An appropriate cry in a week which also contained the Eurovision Song Contest.

So I find myself almost in the position of becoming one of those people who say “if there is a God then why does he allow…” and going on to list a whole litany of ills and injustices.  The answer is I don’t know, as I have previously said. No idea. Absolutely not a Scooby.

I have been here before, like T S Eliot in Little Gidding:

If you came this way,
Taking the route you would be likely to take
From the place you would be likely to come from,
If you came this way in may time, you would find the hedges
White again, in May, with voluptuary sweetness.
It would be the same at the end of the journey,
If you came at night like a broken king,
If you came by day not knowing what you came for,
It would be the same, when you leave the rough road
And turn behind the pig-sty to the dull facade
And the tombstone. And what you thought you came for
Is only a shell, a husk of meaning
From which the purpose breaks only when it is fulfilled
If at all. Either you had no purpose
Or the purpose is beyond the end you figured
And is altered in fulfilment

I hope I feel better, physically and spiritually, next week. What I think I need at the moment is some sort of spiritual Lem-Sip. Something to dull the pain and make me see things more clearly.  Sadly, I don’t think you can get it from Sainsburys.

Anyway, it’s Sunday teatime and all I have done all day is doze off and write this blog. I must get well and get on. People are depending on me. But I think that’s it for today, at least for what passes for intellectual effort.
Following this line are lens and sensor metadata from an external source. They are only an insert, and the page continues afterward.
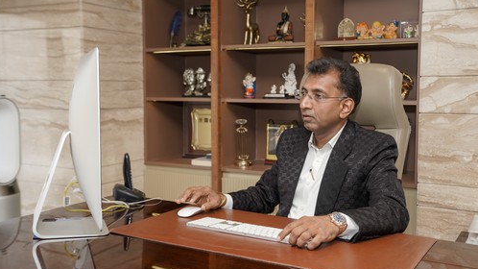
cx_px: 241
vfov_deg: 28.3
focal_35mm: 42
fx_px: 532
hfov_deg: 48.4
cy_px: 131
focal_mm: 39
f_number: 4
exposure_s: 1/200
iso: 500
I don’t really know why I am writing a spiritual blog at all these days when the only spiritual experiences I have are largely incommunicable. At the moment it feels like that low point after a major defeat when the confused survivors have fled the field where you have to just trust that somehow, tomorrow is another day and everything will sort itself out somehow.  The Platonist in me tells me that there is something good in everything I see, which is, I suppose, all that Julian of Norwich was saying as well. Perhaps it’s time to call in Abba after all.